#### DOCUMENT EXCERPT:

Against the backdrop of drums, singing and desperate pleas by protestors the Queensland Government voted to extend emergency powers (Labor 48: Opposition 36) to at least October 2022.
In response protestors called for the sacking of all Queensland government members. This scene has played out in many jurisdictions across Australia and internationally with many governments overseas bringing an end to mandates and discriminatory vaccine policies.
But for Queenslanders, following submission of a report by the Community Support and Services Committee tabled in parliament on 25 March 2022, the Palaszczuk government moved to extend the state of emergency powers under the Public Health and Other Legislation (Extension of expiring provisions) Amendment Bill.
Minister D’Ath acknowledged that measures had been tough on business, the community and individuals but believed Queenslander’s health, social and economic outcomes stood as evidence that this approach was worth the hard work. She justified the extension of the Bill by stating mandatory vaccinations and public health directions remained in place at the Federal level and that no other state or territory had moved to lift restrictions.
More than 1,700 submissions were accepted by the Community Support and Services Committee. According to some on social media, more than 4,500 submissions were actually made, with many discarded. A common theme emerging from submissions that were considered was the impact emergency powers continue to have on day to day living, as well community frustration and fatigue.
In response to concerns raised in submissions, Opposition Health Minister Ross Bates acknowledged the significant upheaval to the lives of Queenslanders. This included the loss of loved ones and livelihoods. Minister Bates recognised that Queensland is in a very different position to the start of the pandemic and there was now a need to look to the future, with a clear, evidence based road map out of this state of emergency.
Serious questions on the Palaszczuk government’s commitment to transparency, openness and accountability were raised. This included rushing through the extension to the public health provisions without allowing for the proper and thorough review that the Bill deserved.

#### PROMPT 1:
In the article on Queensland's emergency powers, how many submissions did the Community Support and Services Committee accept?
#### PROMPT 2:
Decide whether each statement agrees with the article on Queensland's emergency powers, answering yes or no and quoting the words that settle it: (a) The vote to extend the emergency powers passed 48 to 36. (b) Minister D'Ath said some other states had already lifted restrictions. (c) The committee's report was tabled in parliament on 25 March 2022.
#### PROMPT 3:
Continue the article on Queensland's emergency powers from where it stops.
The records have no connection to the article on Queensland's emergency powers.

#### DATA EXTRACTS:
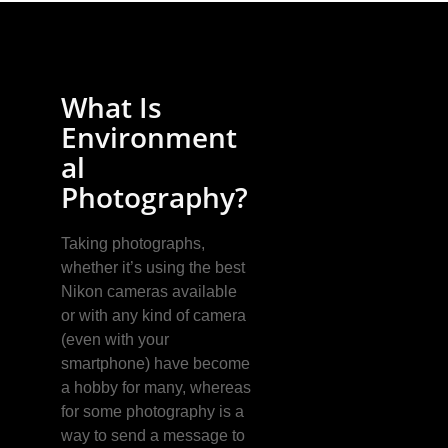
What Is
Environment
al
Photography?
Taking photographs,
whether it’s using the best
Nikon cameras available
or with any kind of camera
(even with your
smartphone) have become
a hobby for many, whereas
for some photography is a
way to send a message to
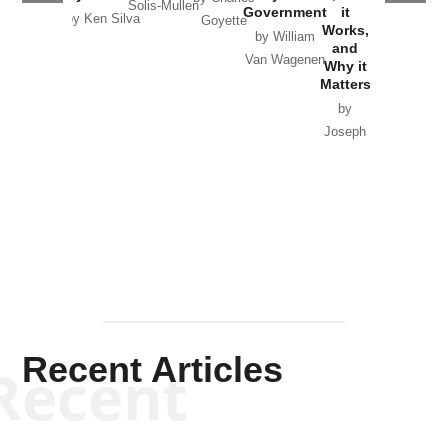
Solis-Mullen
Government
it
by Scott
by Ken Silva
Goyette
Works,
Horton
by William
and
Van Wagenen
Why it
Matters
by
Joseph
Solis-
Mullen
Recent Articles
Recent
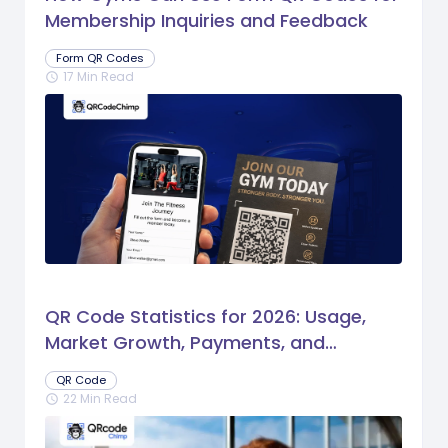
Membership Inquiries and Feedback
Form QR Codes
17 Min Read
schedule
QR Code Statistics for 2026: Usage,
Market Growth, Payments, and
Business Trends
QR Code
22 Min Read
schedule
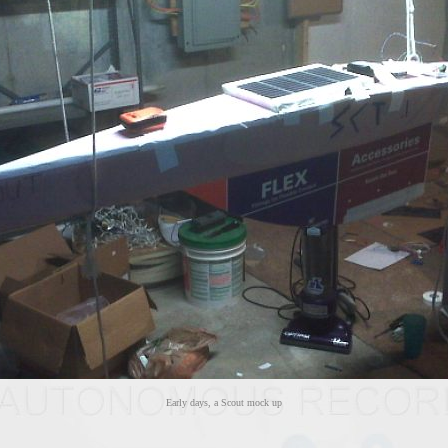
Early days, a Scout mock up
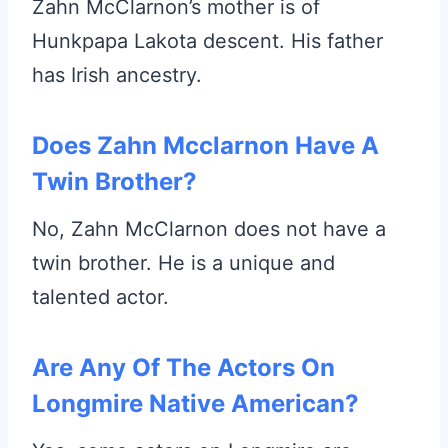
Zahn McClarnon’s mother is of
Hunkpapa Lakota descent. His father
has Irish ancestry.
Does Zahn Mcclarnon Have A
Twin Brother?
No, Zahn McClarnon does not have a
twin brother. He is a unique and
talented actor.
Are Any Of The Actors On
Longmire Native American?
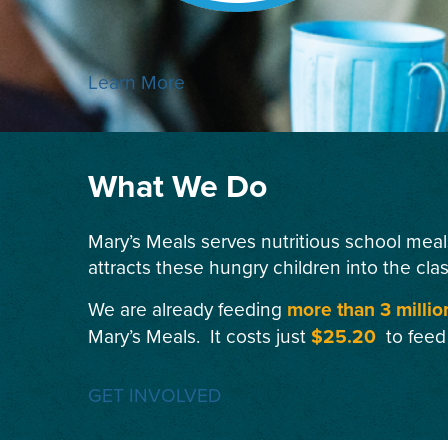
Learn More
What We Do
Mary’s Meals serves nutritious school meal
attracts these hungry children into the cla
We are already feeding
more than 3 millio
Mary’s Meals. It costs just
$25.20
to feed
GET INVOLVED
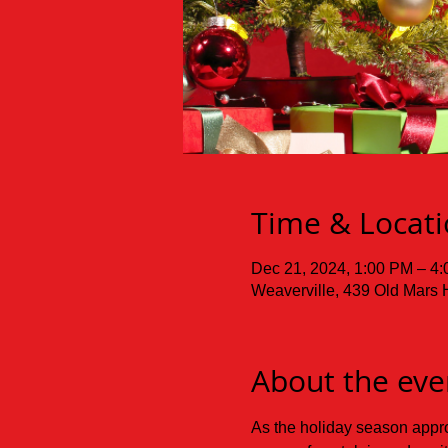
Time & Locat
Dec 21, 2024, 1:00 PM – 4
Weaverville, 439 Old Mars 
About the eve
As the holiday season approa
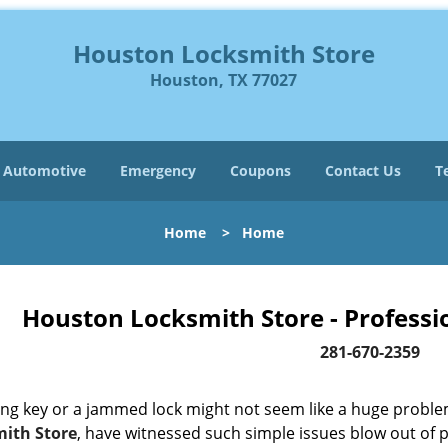
Houston Locksmith Store
Houston, TX 77027
Automotive
Emergency
Coupons
Contact Us
T
Home
>
Home
Houston Locksmith Store - Professi
281-670-2359
ing key or a jammed lock might not seem like a huge proble
ith Store
, have witnessed such simple issues blow out of p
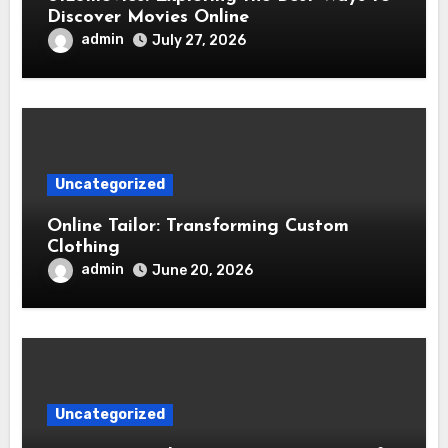
Discover Movies Online
admin
July 27, 2026
Uncategorized
Online Tailor: Transforming Custom
Clothing
admin
June 20, 2026
Uncategorized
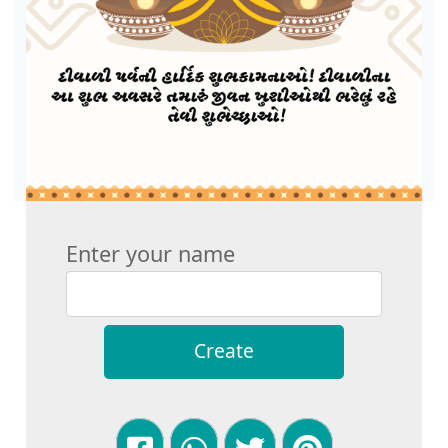
Enter your name
Create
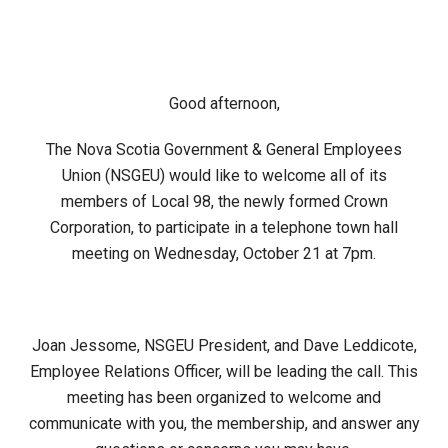
Good afternoon,
The Nova Scotia Government & General Employees
Union (NSGEU) would like to welcome all of its
members of Local 98, the newly formed Crown
Corporation, to participate in a telephone town hall
meeting on Wednesday, October 21 at 7pm.
Joan Jessome, NSGEU President, and Dave Leddicote,
Employee Relations Officer, will be leading the call. This
meeting has been organized to welcome and
communicate with you, the membership, and answer any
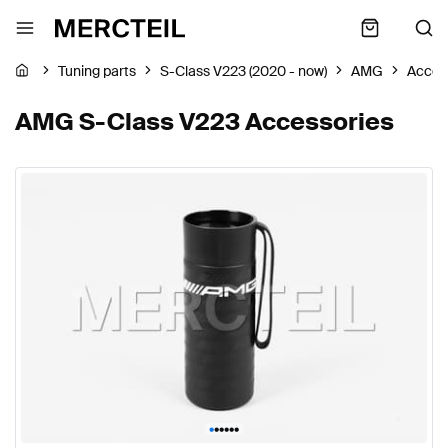
Tuning parts
S-Class V223 (2020 - now)
AMG
Acces
AMG S-Class V223 Accessories
•
•
•
•
•
•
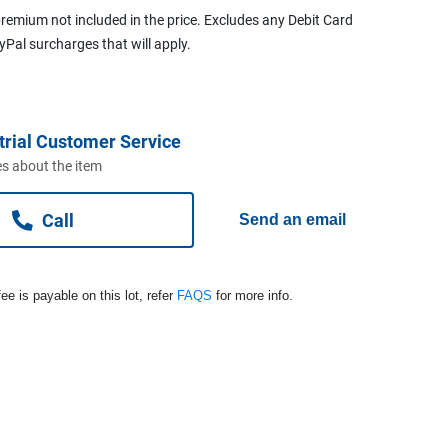
remium not included in the price. Excludes any Debit Card
ayPal surcharges that will apply.
trial Customer Service
s about the item
Call
Send an email
ee is payable on this lot, refer
FAQS
for more info.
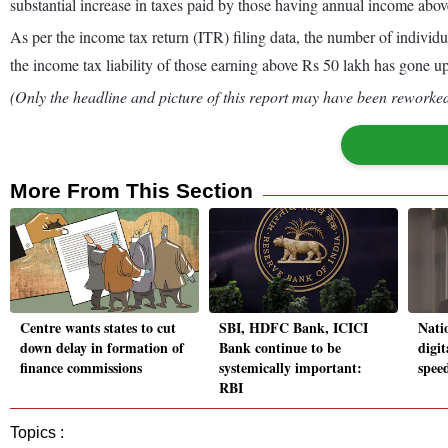
substantial increase in taxes paid by those having annual income abo
As per the income tax return (ITR) filing data, the number of indivi
the income tax liability of those earning above Rs 50 lakh has gone up
(Only the headline and picture of this report may have been reworked 
More From This Section
Centre wants states to cut
SBI, HDFC Bank, ICICI
Natio
down delay in formation of
Bank continue to be
digit
finance commissions
systemically important:
spee
RBI
Topics :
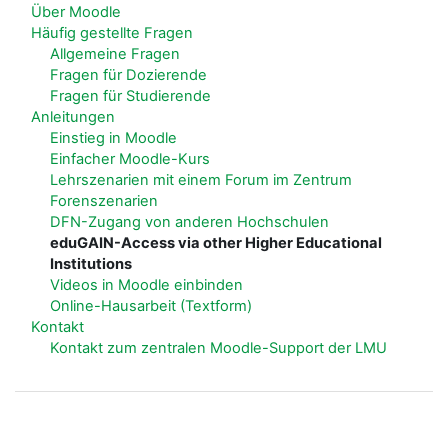
Über Moodle
Häufig gestellte Fragen
Allgemeine Fragen
Fragen für Dozierende
Fragen für Studierende
Anleitungen
Einstieg in Moodle
Einfacher Moodle-Kurs
Lehrszenarien mit einem Forum im Zentrum
Forenszenarien
DFN-Zugang von anderen Hochschulen
eduGAIN-Access via other Higher Educational
Institutions
Videos in Moodle einbinden
Online-Hausarbeit (Textform)
Kontakt
Kontakt zum zentralen Moodle-Support der LMU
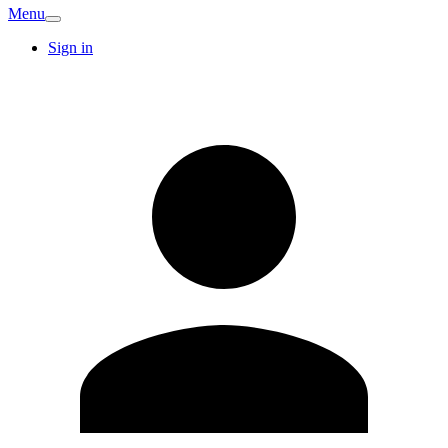
Menu
Sign in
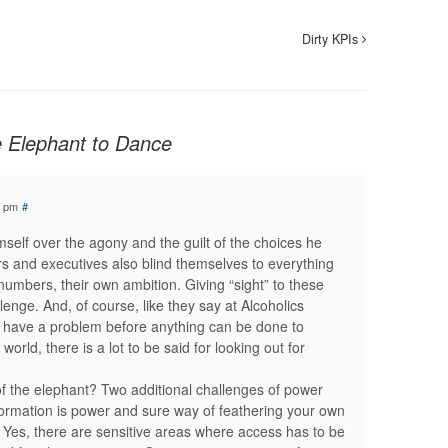
Dirty KPIs
e Elephant to Dance
1 pm
#
mself over the agony and the guilt of the choices he
 and executives also blind themselves to everything
numbers, their own ambition. Giving “sight” to these
enge. And, of course, like they say at Alcoholics
ave a problem before anything can be done to
orld, there is a lot to be said for looking out for
f the elephant? Two additional challenges of power
nformation is power and sure way of feathering your own
. Yes, there are sensitive areas where access has to be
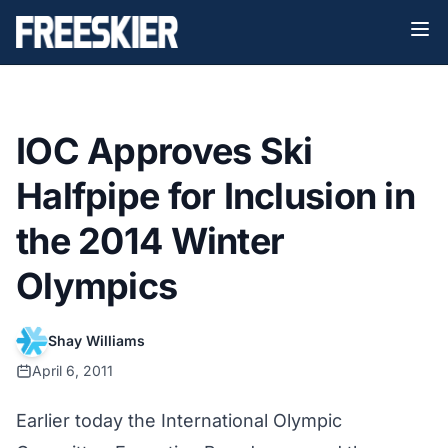
IOC Approves Ski
Halfpipe for Inclusion in
the 2014 Winter
Olympics
Shay Williams
April 6, 2011
Earlier today the International Olympic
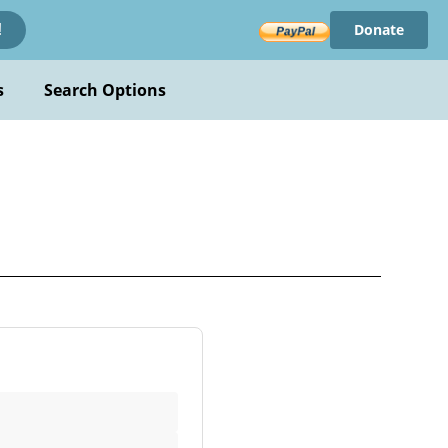
Donate
!
s
Search Options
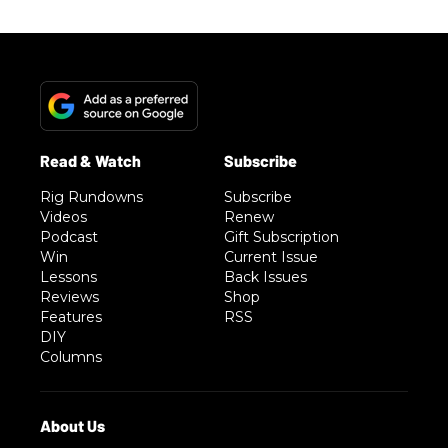
Rig Rundowns
Subscribe
Videos
Renew
Podcast
Gift Subscription
Win
Current Issue
Lessons
Back Issues
Reviews
Shop
Features
RSS
DIY
Columns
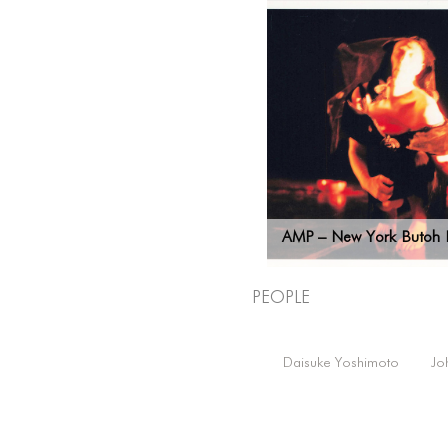
AMP – New York Butoh F
People
Daisuke Yoshimoto
Jo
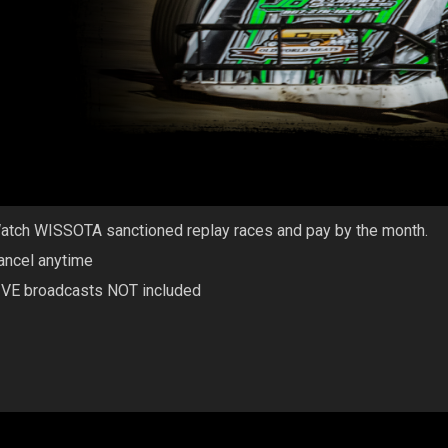
atch WISSOTA sanctioned replay races and pay by the month.
ancel anytime
IVE broadcasts NOT included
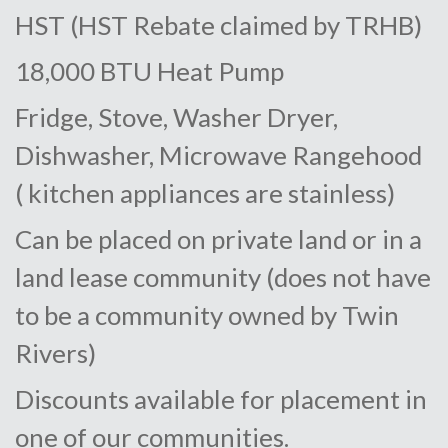
HST (HST Rebate claimed by TRHB)
18,000 BTU Heat Pump
Fridge, Stove, Washer Dryer,
Dishwasher, Microwave Rangehood
( kitchen appliances are stainless)
Can be placed on private land or in a
land lease community (does not have
to be a community owned by Twin
Rivers)
Discounts available for placement in
one of our communities.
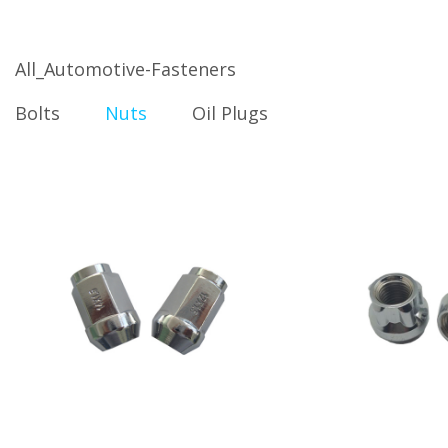
All_Automotive-Fasteners
Bolts
Nuts
Oil Plugs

#### EXERCISE ANSWER 1:
More than 1,700.

#### EXERCISE ANSWER 2:
(a) Yes: "(Labor 48: Opposition 36)"
(b) No: "no other state or territory had moved to lift restrictions"
(c) Yes: "tabled in parliament on 25 March 2022"

#### EXERCISE ANSWER 3:
Mrs. Mullen (ALP) admitted that the decision to introduce mandatory vaccinations was based on the ALP’s desire to lift vaccination rates in Queensland. This is despite new evidence that has shown that vaccination status does not stop all transmission, illness, hospitalisation, or death. Indeed, Member for Southern Downs told the parliament that despite being triple vaxed, he caught COVID-19 and then spread it to the rest of his family – all of whom have received vaccinations.
Mrs. Mullen drew on figures from the World Health Organization that more than 480 million confirmed cases of COVID-19 supported the need for harsh measures. She neglected to note according to the World Health Organization Global Influenza Strategy 2019-2030 that each year, more than 1 billion people worldwide catch influenza.
Minister Bleijie discussed the impacts of government policies on the wellbeing and health of Queenslanders. These included heart wrenching stories of Queenslanders being denied the right to return home, significant mental health impacts and division across communities. This is on top of the hardship experienced by many businesses and individuals who have been denied the means of providing for their families due to mandatory policies. Minister Bleijie stated what many on social media believe – that the Labor government does not want to let go of its control over people’s lives.
The LNP member for Burleigh asked why the Palaszczuk government had left such a vital piece of legislation to the last minute, with little time for the public and stakeholders to adequately review the bill and discuss concerns with health officials. The Labor party did not provide a response.
These concerns were reiterated by Minister Bleijie who noted that parliament could have easily returned to discuss urgent matters, including extension of the Bill. Minister Bleijie reiterated that the time for division was over, and it was now time for healing our communities and bringing them back together.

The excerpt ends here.